O fantasma da ópera ou o seu próprio fantasma?


   Vozes ecoando no ser de Christine, o Anjo da Música a guiava. Um anjo que mesmo obsessivo, a protegia e guardava o precioso momento da jovem. Ela esperava o segundo em que pudesse ouvir a vibração de seu timbre, sem medo. Sentir-se viva e acompanhada pela presença de seu pai.
   A sua estréia foi extraordinária. O público descobriu uma estrela. Apesar de ser uma simples garota, suas emoções eram grandiosas e transpareceram com vigor.
   O fantasma sorria por dentro, ao avistá-la além daquela doçura encantadora. O destino estava se cumprindo. Ver os nobres olhos de sua amada brilharem ao som daquela canção, era um prestígio. Contudo, ele queria mais. Queria que se realizasse o que estava escrito. Decidiu se revelar.
   Apesar de tantas angústias, levou Christine para junto de si. Mostrou-lhe o seu mundo, rodeado por escuridão. Ainda assim, existia uma luz. A bela cantante, fascinada por desvendar o mistério, arranca-lhe a máscara. As cicatrizes se abrem. A parte sombria do fantasma voltara.
   Vultos que o perseguem desde a infância. Rótulos que lhes deram e marcaram seu interior. Desejo de cobrir o seu rosto, arrancar a carapaça. Deixar de ser monstro e voltar a encarar um espelho. Desgaste físico que controla o seu emocional e aprisiona a sua alma. Seu ponto fraco, ou melhor, o ponto mais fraco. As fraquezas em seu íntimo, se construíram por si só, fruto das ações repugnantes de pessoas sem compaixão. Compaixão que é suplicada pelo amado de Christine, quando se depara com a morte de perto.
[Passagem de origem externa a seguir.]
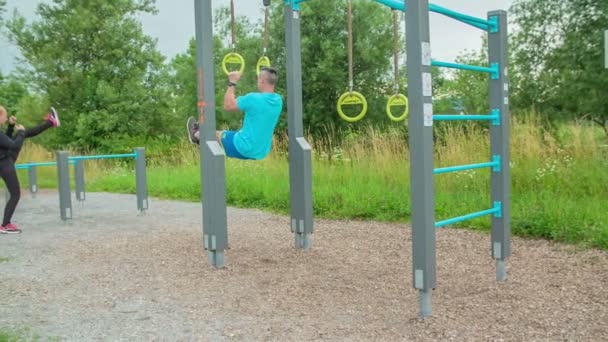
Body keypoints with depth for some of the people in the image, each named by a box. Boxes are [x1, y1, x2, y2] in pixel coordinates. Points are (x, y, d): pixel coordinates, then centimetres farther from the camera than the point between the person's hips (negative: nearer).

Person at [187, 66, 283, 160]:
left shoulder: (253, 98, -23)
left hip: (244, 149, -7)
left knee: (215, 135, 21)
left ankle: (196, 135, 50)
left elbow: (228, 106, -9)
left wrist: (232, 83, -2)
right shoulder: (278, 100, -3)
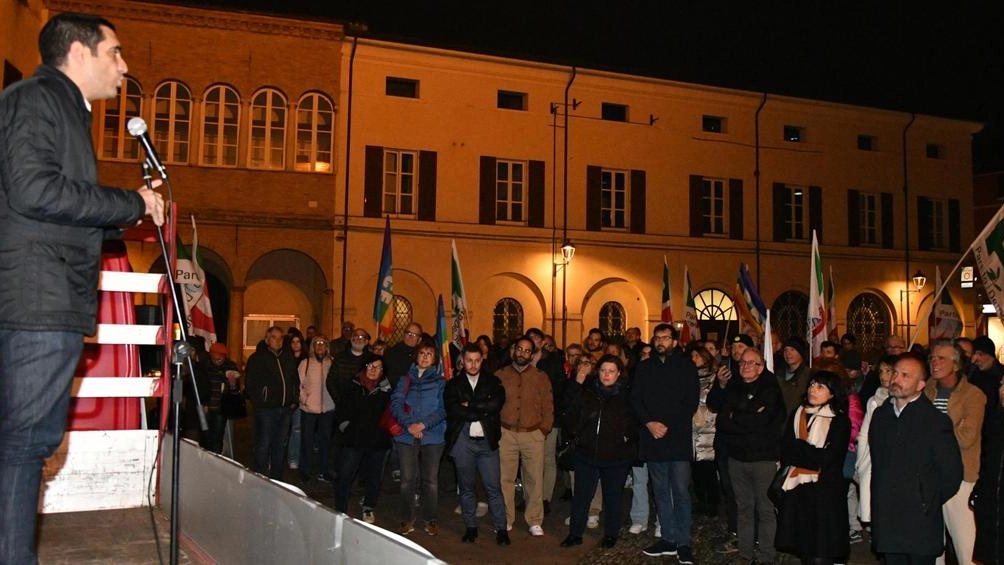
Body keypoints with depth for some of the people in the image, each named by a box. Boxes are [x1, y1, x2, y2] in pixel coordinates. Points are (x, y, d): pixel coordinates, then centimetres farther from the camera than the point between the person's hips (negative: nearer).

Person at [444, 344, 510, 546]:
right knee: (466, 487, 10)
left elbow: (497, 403, -11)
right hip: (463, 442, 0)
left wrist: (470, 406, -11)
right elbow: (454, 410, -12)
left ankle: (501, 528, 9)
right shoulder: (453, 385, 4)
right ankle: (471, 527, 22)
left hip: (487, 442, 0)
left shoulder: (492, 382, 7)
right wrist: (483, 412, -11)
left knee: (493, 487, 1)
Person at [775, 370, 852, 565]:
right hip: (796, 488, 5)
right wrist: (809, 452, -11)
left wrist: (797, 447, -8)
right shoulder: (798, 413, 9)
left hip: (824, 491, -4)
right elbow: (785, 449, 5)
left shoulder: (840, 421, -5)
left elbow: (828, 458, -14)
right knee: (803, 549, 11)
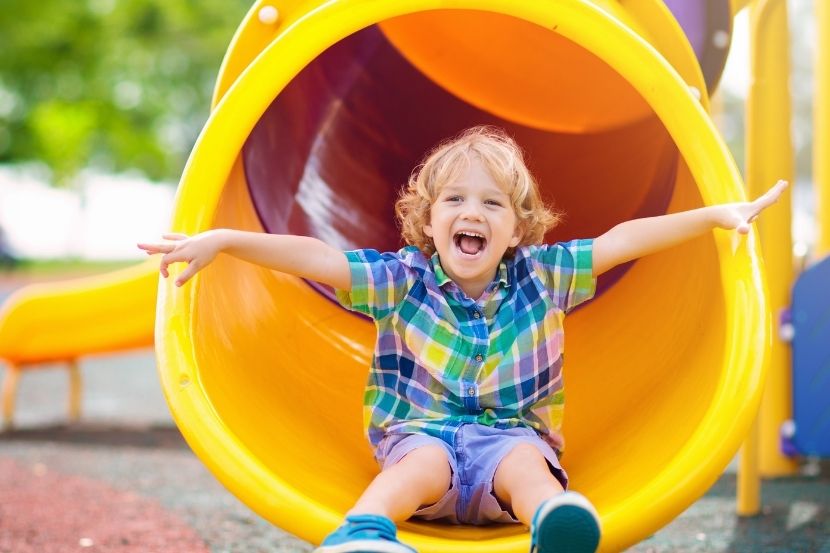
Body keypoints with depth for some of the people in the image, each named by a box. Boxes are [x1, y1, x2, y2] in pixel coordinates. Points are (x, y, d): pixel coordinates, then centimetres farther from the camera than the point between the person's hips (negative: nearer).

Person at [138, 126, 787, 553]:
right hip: (423, 431, 0)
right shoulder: (403, 280, 1)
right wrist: (223, 240, -16)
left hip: (515, 435, 1)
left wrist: (716, 215, 3)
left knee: (526, 464, -33)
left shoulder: (541, 274, 7)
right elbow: (316, 258, -7)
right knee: (422, 464, -35)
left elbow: (622, 240, 5)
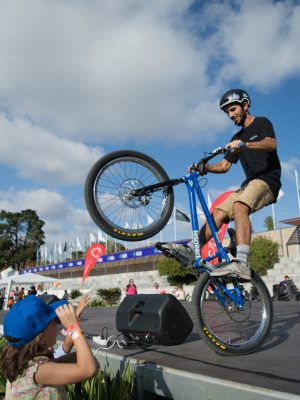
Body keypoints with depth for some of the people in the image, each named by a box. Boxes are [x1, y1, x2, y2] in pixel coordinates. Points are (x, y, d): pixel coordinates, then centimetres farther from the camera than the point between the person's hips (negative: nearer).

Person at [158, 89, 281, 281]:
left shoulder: (262, 123, 6)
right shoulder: (237, 137, 25)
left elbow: (271, 144, -16)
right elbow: (224, 165, 17)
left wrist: (245, 145, -33)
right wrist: (204, 167, -1)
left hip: (268, 180, -8)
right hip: (249, 183, 8)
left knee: (239, 207, -34)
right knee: (218, 212, -10)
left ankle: (242, 264, -46)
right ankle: (191, 251, -16)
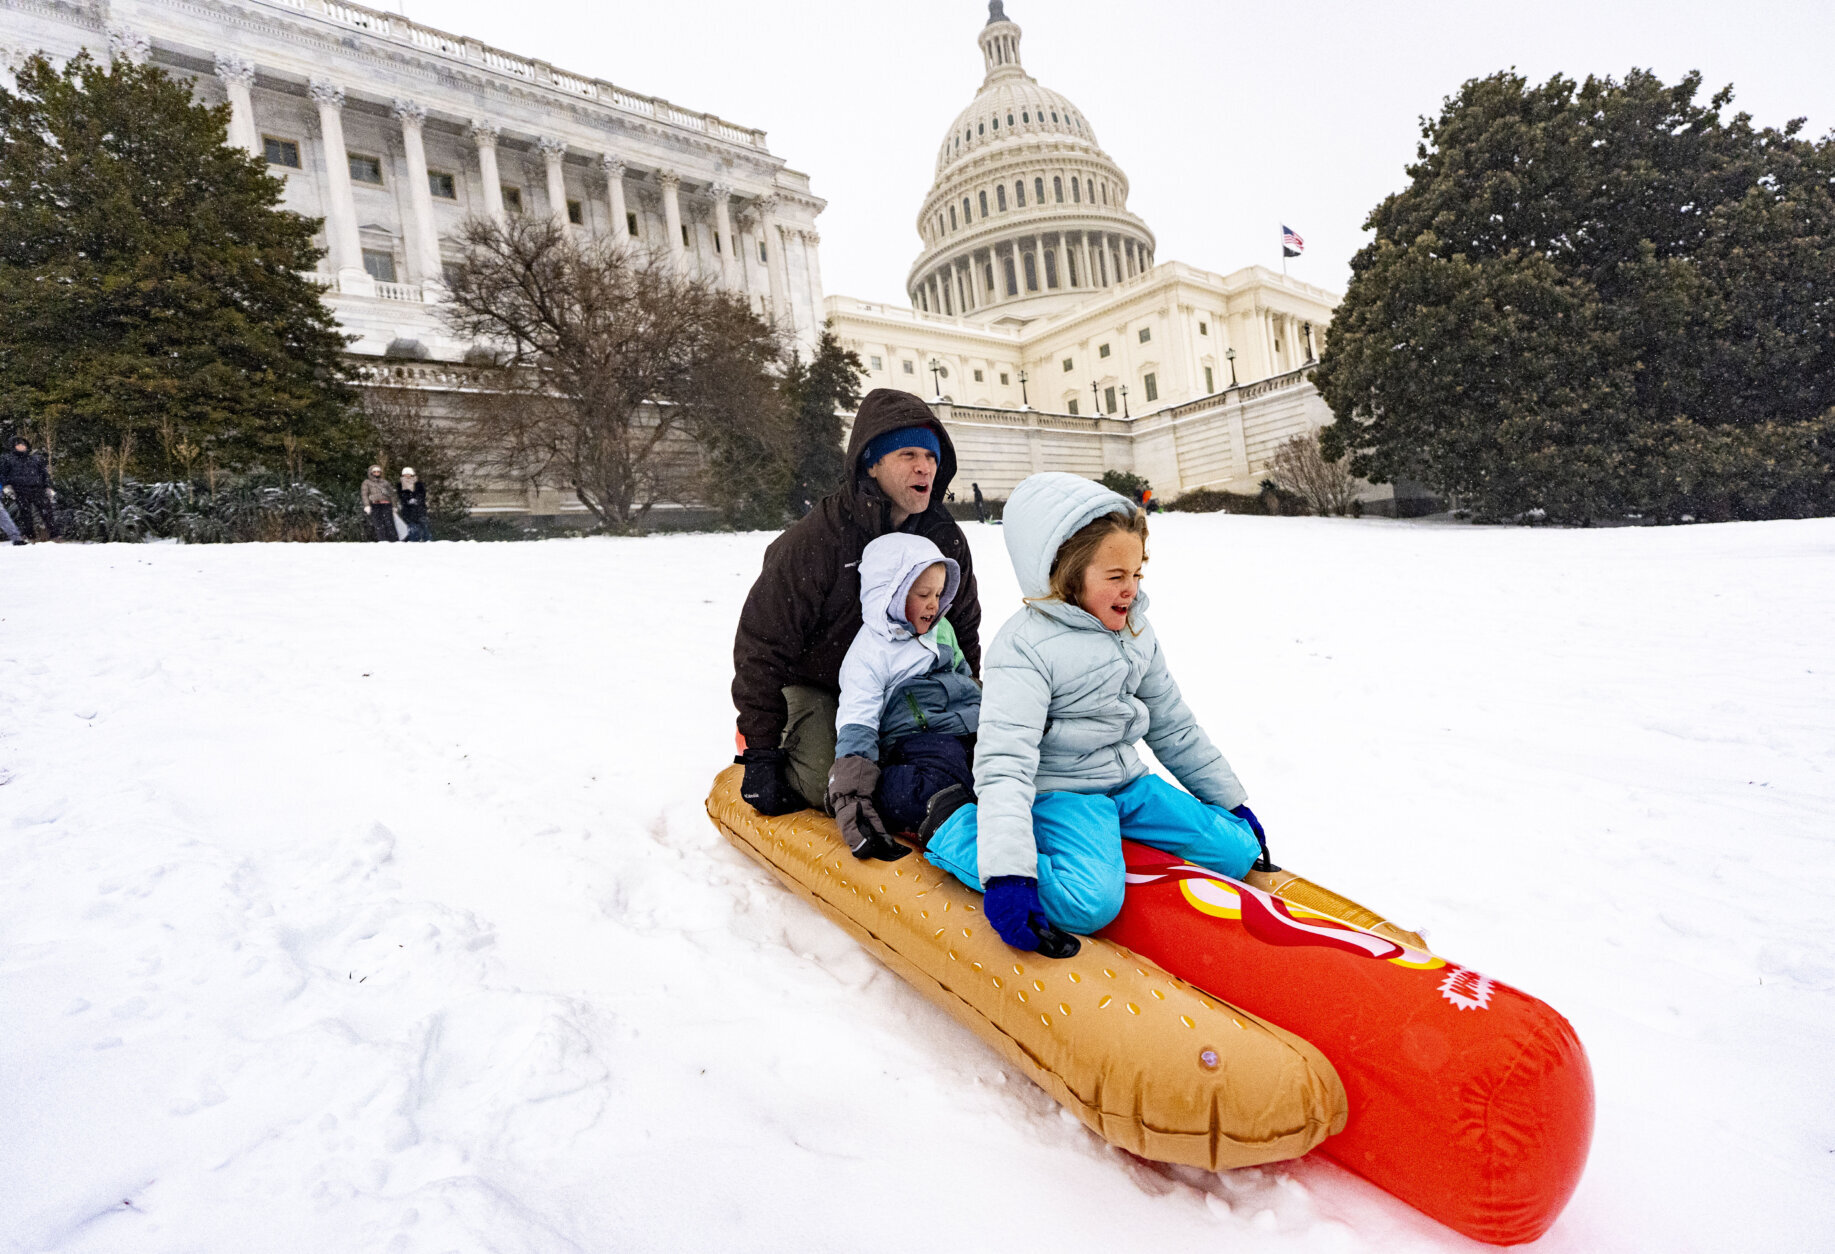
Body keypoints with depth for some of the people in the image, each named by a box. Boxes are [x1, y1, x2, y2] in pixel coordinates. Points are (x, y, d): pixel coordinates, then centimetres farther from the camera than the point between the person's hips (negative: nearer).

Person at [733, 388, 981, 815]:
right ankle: (784, 745, 11)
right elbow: (761, 646, -21)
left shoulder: (946, 539, -10)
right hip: (814, 683, -4)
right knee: (828, 787, -23)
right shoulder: (815, 541, -26)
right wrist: (760, 752, -19)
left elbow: (963, 633, 6)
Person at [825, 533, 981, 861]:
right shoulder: (869, 653, -4)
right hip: (918, 738, -8)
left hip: (969, 732, 9)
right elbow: (856, 725, -12)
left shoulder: (941, 629, 19)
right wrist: (852, 791, -23)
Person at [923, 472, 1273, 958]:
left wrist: (1232, 802, 20)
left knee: (1238, 850, -1)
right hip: (1058, 791, -7)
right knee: (1091, 903, -31)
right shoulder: (1024, 647, -18)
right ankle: (960, 831, -11)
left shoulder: (1135, 630, 7)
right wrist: (1007, 872, -38)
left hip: (1126, 781, 8)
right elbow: (1005, 762, -27)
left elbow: (1173, 726, 17)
   O anseio de ser feliz com Raoul, impulsionou Christine a se contradizer. Seduziu o fantasma e fê-lo se deparar com a agonia. Em frente a uma multidão, a reação da platéia era insignificante comparada ao abismo em que o fantasma se encontrara.
   Raptou-a, levou-a para o fundo daquela ópera, a qual era seu refúgio. Alternava entre um amor louco e um ódio mortal. Em meio a tantas ambigüidades, o Fantasma recebe um beijo de Christine. Após este ato, permitiu-se derramar lágrimas. Procurou a redenção em seu próprio eu. Libertou-a e foi libertado. 



Obs: Interagi-me com este clássico pela primeira vez, hoje. Confesso que no tempo de lançamento do espetáculo, eu estava distante das 'obras-primas'. Decidi escrever sobre a subjetividade que o filme me passou e queria esclarecer que o desfrute de assistí-lo foi muito prazeroso.